== Segment start ==

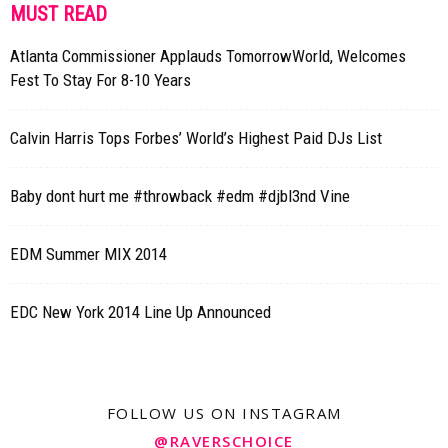
MUST READ
Atlanta Commissioner Applauds TomorrowWorld, Welcomes
Fest To Stay For 8-10 Years
Calvin Harris Tops Forbes’ World’s Highest Paid DJs List
Baby dont hurt me #throwback #edm #djbl3nd Vine
EDM Summer MIX 2014
EDC New York 2014 Line Up Announced
FOLLOW US ON INSTAGRAM
@RAVERSCHOICE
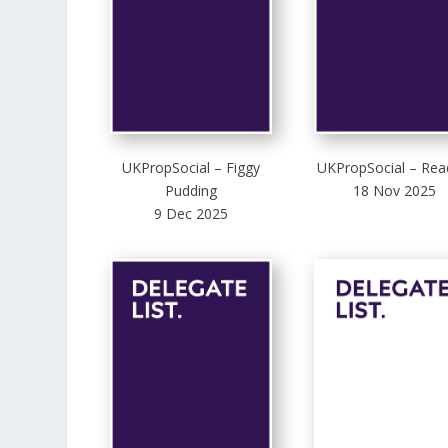
UKPropSocial – Figgy
UKPropSocial – Rea
Pudding
18 Nov 2025
9 Dec 2025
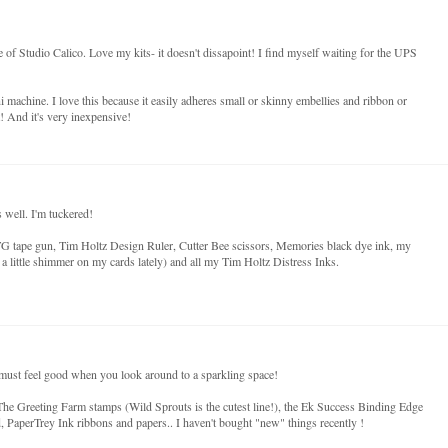
e of Studio Calico. Love my kits- it doesn't dissapoint! I find myself waiting for the UPS
 machine. I love this because it easily adheres small or skinny embellies and ribbon or
it! And it's very inexpensive!
 well. I'm tuckered!
G tape gun, Tim Holtz Design Ruler, Cutter Bee scissors, Memories black dye ink, my
 a little shimmer on my cards lately) and all my Tim Holtz Distress Inks.
it must feel good when you look around to a sparkling space!
he Greeting Farm stamps (Wild Sprouts is the cutest line!), the Ek Success Binding Edge
PaperTrey Ink ribbons and papers.. I haven't bought "new" things recently !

== Segment end ==

(TASK TO COMPLETE):
A word-for-word copy of the entries above is needed, with every picture dropped.

(SOLUTION FOR THIS PROBLEM):
MUST READ
Atlanta Commissioner Applauds TomorrowWorld, Welcomes
Fest To Stay For 8-10 Years
Calvin Harris Tops Forbes’ World’s Highest Paid DJs List
Baby dont hurt me #throwback #edm #djbl3nd Vine
EDM Summer MIX 2014
EDC New York 2014 Line Up Announced
FOLLOW US ON INSTAGRAM
@RAVERSCHOICE
UKPropSocial – Figgy
UKPropSocial – Rea
Pudding
18 Nov 2025
9 Dec 2025
e of Studio Calico. Love my kits- it doesn't dissapoint! I find myself waiting for the UPS
 machine. I love this because it easily adheres small or skinny embellies and ribbon or
it! And it's very inexpensive!
 well. I'm tuckered!
G tape gun, Tim Holtz Design Ruler, Cutter Bee scissors, Memories black dye ink, my
 a little shimmer on my cards lately) and all my Tim Holtz Distress Inks.
it must feel good when you look around to a sparkling space!
he Greeting Farm stamps (Wild Sprouts is the cutest line!), the Ek Success Binding Edge
PaperTrey Ink ribbons and papers.. I haven't bought "new" things recently !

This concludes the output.